> [Work instructions]: For the records below, reproduce exactly the line that contains "промыслов в виде аксессуаров." and all subsequent lines, with nothing left out and nothing added.

Saved data entries
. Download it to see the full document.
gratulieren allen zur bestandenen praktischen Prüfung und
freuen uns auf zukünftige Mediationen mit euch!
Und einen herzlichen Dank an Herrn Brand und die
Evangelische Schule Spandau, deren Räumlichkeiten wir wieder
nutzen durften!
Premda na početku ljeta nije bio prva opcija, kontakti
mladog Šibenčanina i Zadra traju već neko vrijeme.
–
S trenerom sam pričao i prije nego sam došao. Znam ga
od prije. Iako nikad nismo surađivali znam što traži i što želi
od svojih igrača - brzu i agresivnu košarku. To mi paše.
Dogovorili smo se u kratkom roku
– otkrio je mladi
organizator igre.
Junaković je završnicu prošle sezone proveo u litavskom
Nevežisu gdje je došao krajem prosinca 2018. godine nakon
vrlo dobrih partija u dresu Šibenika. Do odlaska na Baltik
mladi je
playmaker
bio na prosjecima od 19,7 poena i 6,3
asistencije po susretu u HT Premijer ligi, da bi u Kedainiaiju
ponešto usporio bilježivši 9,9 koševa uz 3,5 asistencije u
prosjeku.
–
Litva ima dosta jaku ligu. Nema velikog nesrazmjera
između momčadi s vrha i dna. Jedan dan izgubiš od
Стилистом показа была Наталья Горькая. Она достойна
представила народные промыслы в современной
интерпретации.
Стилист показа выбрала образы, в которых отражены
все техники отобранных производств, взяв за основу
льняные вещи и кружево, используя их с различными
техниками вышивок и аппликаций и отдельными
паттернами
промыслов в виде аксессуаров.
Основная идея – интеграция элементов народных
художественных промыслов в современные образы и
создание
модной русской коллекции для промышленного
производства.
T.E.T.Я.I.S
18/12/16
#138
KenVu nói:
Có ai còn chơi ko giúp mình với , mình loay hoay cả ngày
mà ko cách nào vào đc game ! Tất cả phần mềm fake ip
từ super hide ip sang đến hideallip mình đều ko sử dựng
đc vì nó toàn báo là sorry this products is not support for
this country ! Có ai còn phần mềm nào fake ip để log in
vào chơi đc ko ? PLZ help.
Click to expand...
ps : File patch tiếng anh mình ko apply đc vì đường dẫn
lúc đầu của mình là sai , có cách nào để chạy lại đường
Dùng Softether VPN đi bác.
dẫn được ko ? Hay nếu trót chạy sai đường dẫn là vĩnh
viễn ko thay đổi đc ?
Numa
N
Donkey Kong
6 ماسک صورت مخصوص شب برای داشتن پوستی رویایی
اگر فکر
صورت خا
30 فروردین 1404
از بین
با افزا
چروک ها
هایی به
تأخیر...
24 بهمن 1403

> [Output below]:
промыслов в виде аксессуаров.
Основная идея – интеграция элементов народных
художественных промыслов в современные образы и
создание
модной русской коллекции для промышленного
производства.
T.E.T.Я.I.S
18/12/16
#138
KenVu nói:
Có ai còn chơi ko giúp mình với , mình loay hoay cả ngày
mà ko cách nào vào đc game ! Tất cả phần mềm fake ip
từ super hide ip sang đến hideallip mình đều ko sử dựng
đc vì nó toàn báo là sorry this products is not support for
this country ! Có ai còn phần mềm nào fake ip để log in
vào chơi đc ko ? PLZ help.
Click to expand...
ps : File patch tiếng anh mình ko apply đc vì đường dẫn
lúc đầu của mình là sai , có cách nào để chạy lại đường
Dùng Softether VPN đi bác.
dẫn được ko ? Hay nếu trót chạy sai đường dẫn là vĩnh
viễn ko thay đổi đc ?
Numa
N
Donkey Kong
6 ماسک صورت مخصوص شب برای داشتن پوستی رویایی
اگر فکر
صورت خا
30 فروردین 1404
از بین
با افزا
چروک ها
هایی به
تأخیر...
24 بهمن 1403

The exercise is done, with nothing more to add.